When I got back from work on Monday I heard Mizou meowing in the back garden.  I called out for her but she did not come to me as she normally does.  Eventually I made my way to her and I found her standing in the backyard looking completely lost.  It was clear that she was disorientated and did not exactly know where she was.  I picked her up and immediately noticed that the eye which had the last 20% vision left had also now gone blind.  I felt immense sadness for her and gave her a reassuring hug and told her that everything will be ok.  “So what if you are blind now, it’s not the end of the world.  You still have many years left in you and we will make the best of it” I told her and she gave me a soft purr and a meow as if she understood what I had said.
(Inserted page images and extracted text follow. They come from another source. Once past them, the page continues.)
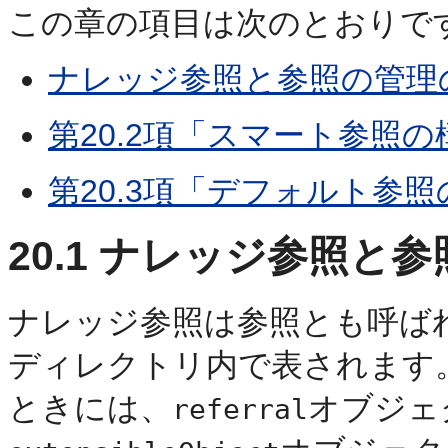
この章の項目は次のとおりで
ナレッジ参照と参照の管理
第20.2項「スマート参照の
第20.3項「デフォルト参
20.1
ナレッジ参照と参
ナレッジ参照は参照とも呼ば
ディレクトリ内で表されます
ときには、
オブジェ
referral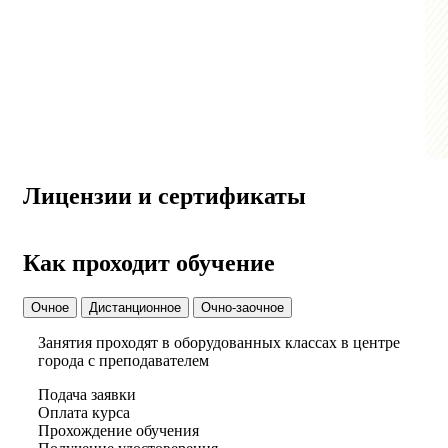
Лицензии и сертификаты
Как проходит обучение
Очное
Дистанционное
Очно-заочное
Занятия проходят в оборудованных классах в центре
города с преподавателем
Подача заявки
Оплата курса
Прохождение обучения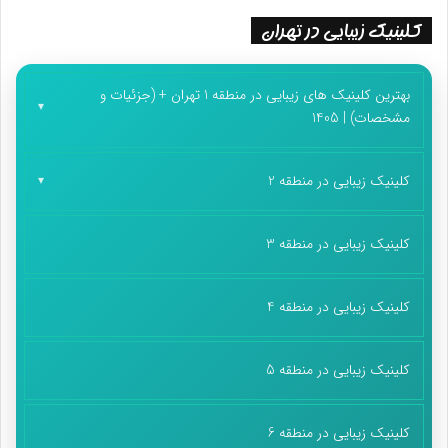
کلینیک زیبایی در تهران
بهترین کلینیک های زیبایی در منطقه 1 تهران + (جزئیات و
مشخصات) | 1405
کلینیک زیبایی در منطقه 2
کلینیک زیبایی در منطقه 3
کلینیک زیبایی در منطقه 4
کلینیک زیبایی در منطقه 5
کلینیک زیبایی در منطقه 6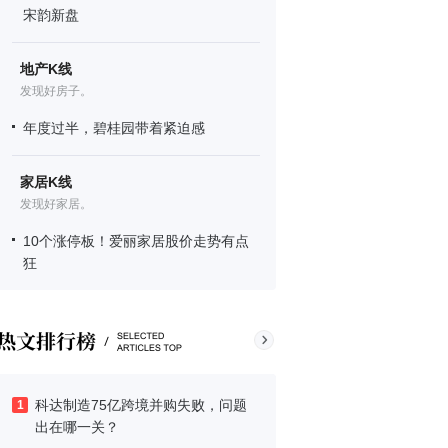
宋韵新盘
地产K线
发现好房子。
年度过半，碧桂园带着紧迫感
家居K线
发现好家居。
10个涨停板！爱丽家居股价走势有点
狂
科达制造75亿跨境并购失败，问题
1
出在哪一关？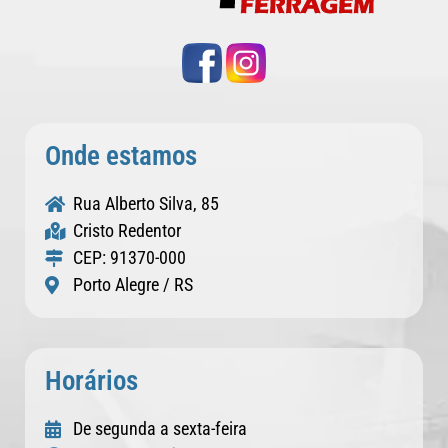
Onde estamos
Rua Alberto Silva, 85
Cristo Redentor
CEP: 91370-000
Porto Alegre / RS
Horários
De segunda a sexta-feira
I was told that we should go about our lives as we had done before and not to change anything.  Mizou will adjust to her blindness but it will take some time.  She will learn to make her way through the house based on her other senses and memory.  The only thing that we must not do is move furniture around or change where we feed her.  We should also move one of the litter boxes inside the house as she will struggle getting in and out of windows.  Watching her slowly move through the house, occasionally bumping into things is rather sad to watch.  We are not allowed to help her too much as she will have to learn to get around on her own.  Sometimes this is difficult and I literally have to stop myself.
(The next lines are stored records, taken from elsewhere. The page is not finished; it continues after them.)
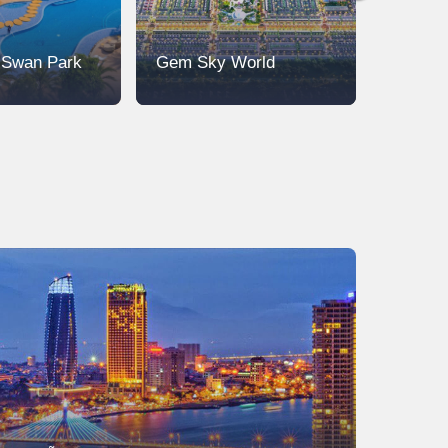
ị Swan Park
Gem Sky World
Biên H
Comple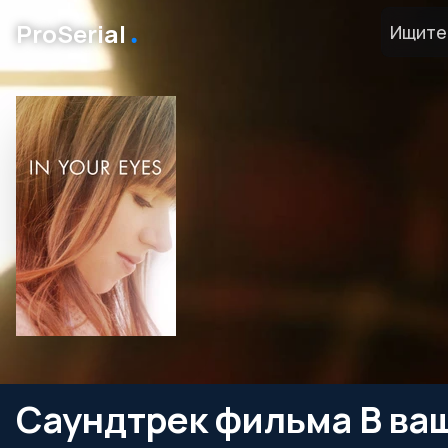
․
ProSerial
Саундтрек фильма В ваш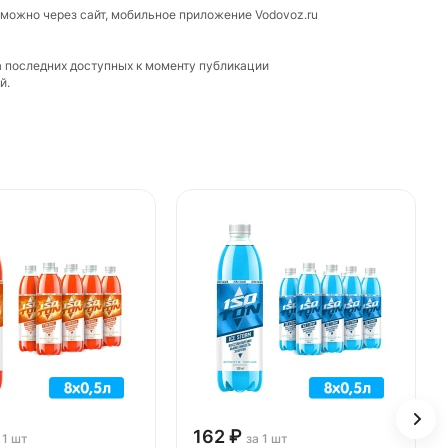
 можно через сайт, мобильное приложение Vodovoz.ru
а последних доступных к моменту публикации
й.
162 ₽
 1 шт
за 1 шт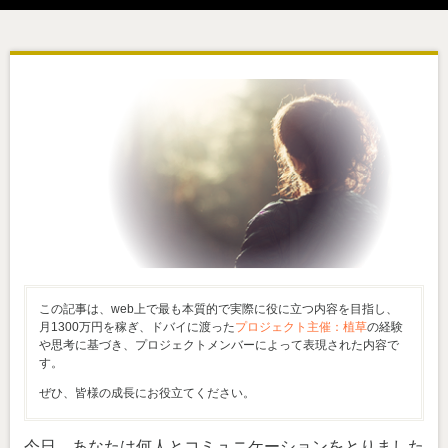
この記事は、web上で最も本質的で実際に役に立つ内容を目指し、
月1300万円を稼ぎ、ドバイに渡った
プロジェクト主催：植草
の経験
や思考に基づき、プロジェクトメンバーによって表現された内容で
す。
ぜひ、皆様の成長にお役立てください。
今日、あなたは何人とコミュニケーションをとりました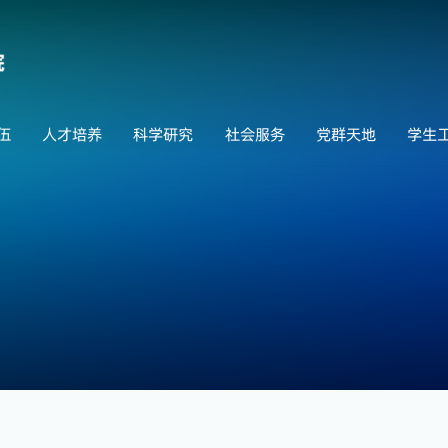
伍
人才培养
科学研究
社会服务
党群天地
学生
It was advised that we voice train her and she picked this up right away.  Being guided by our voices seems to come naturally to her.  The other cats have not really noticed that Mizou has gone blind and they appear to be somewhat confused about what is going on with her.  The bunnies on the other hand were the first to pick up that Mizou is blind.  They no longer try and chase her and they are much gentler when they are around her than they were before.

My only concern with Mizou and her disability is how she will cope outside.  On Friday evening she almost walked straight into the pool and that was when she had 20% vision left.  Now that she is completely blind the garden poses quite a few risks for her, the pool and the pool net being just one of them.  Also, when our adoption is finalized and we finally have a baby in the house this will also have an impact on her: the pool will be covered with a net which could make it impossible for her to get out of the pool if she falls in being blind; and a baby won’t understand what blindness is and Mizou could accidentally get injured.  I guess there are a lot of “what ifs” here but I am sure that we will cope.
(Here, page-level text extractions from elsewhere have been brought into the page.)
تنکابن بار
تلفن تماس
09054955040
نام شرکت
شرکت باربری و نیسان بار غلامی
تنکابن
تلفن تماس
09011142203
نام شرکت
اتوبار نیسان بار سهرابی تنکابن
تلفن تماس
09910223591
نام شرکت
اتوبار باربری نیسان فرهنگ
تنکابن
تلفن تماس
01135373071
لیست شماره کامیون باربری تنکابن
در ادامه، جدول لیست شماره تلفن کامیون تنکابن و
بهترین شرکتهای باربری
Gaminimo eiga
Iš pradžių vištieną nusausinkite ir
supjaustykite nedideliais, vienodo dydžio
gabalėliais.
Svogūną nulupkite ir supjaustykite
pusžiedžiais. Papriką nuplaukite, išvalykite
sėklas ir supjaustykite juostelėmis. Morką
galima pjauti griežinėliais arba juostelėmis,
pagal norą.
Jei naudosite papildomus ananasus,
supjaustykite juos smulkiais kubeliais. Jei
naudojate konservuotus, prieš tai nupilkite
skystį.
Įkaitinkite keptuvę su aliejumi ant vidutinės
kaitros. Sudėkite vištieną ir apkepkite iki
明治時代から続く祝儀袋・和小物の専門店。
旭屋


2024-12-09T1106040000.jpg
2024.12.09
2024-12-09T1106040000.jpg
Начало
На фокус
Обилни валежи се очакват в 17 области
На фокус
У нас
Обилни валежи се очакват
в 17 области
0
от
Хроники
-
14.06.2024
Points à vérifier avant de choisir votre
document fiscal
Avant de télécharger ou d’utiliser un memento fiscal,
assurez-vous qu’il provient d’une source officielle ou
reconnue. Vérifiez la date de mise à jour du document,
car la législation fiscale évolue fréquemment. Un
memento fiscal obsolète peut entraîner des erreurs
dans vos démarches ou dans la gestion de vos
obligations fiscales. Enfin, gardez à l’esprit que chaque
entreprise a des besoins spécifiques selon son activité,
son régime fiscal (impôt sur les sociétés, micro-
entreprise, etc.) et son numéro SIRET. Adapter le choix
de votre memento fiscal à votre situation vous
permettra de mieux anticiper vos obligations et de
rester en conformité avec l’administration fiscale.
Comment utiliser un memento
Good friends of ours also went through a traumatic event on Monday.  Their dog also went blind a couple of months ago due to a medical condition.  On Monday his condition deteriorated to the point where the vet told them there was nothing more that could be done for him and that it is recommended that he be euthanized.  This is the most awful news a vet can ever give you.  But it was what was best for him and they had to say goodbye.  I am fortunate that I have never had to euthanize any of my animals and I dread the day that I will be told it is our last option.  I’d rather pay a shit load of money on medical expenses in order to make sure my animals get the best medical attention there is and euthanasia is only the last resort.  But sometimes we must make hard decisions and what is best is not always easy to do.

Our cat has gone blind, has no bladder control and is old.  I guess this is what happens when you get old – you pee yourself and walk into things.  She has been in our lives for the last fifteen years and she loves us unconditionally as we do her.  I don’t know how many years she will still be with us but as longs as she is here I am going to make sure that her retirement is as comfortable as possible.  Just because she is blind and possibly may need a kitty diaper doesn’t mean that she cannot enjoy life.  I hope that one day when hubby and I are in the retirement home we will be afforded the same courtesy.  Wouldn’t you?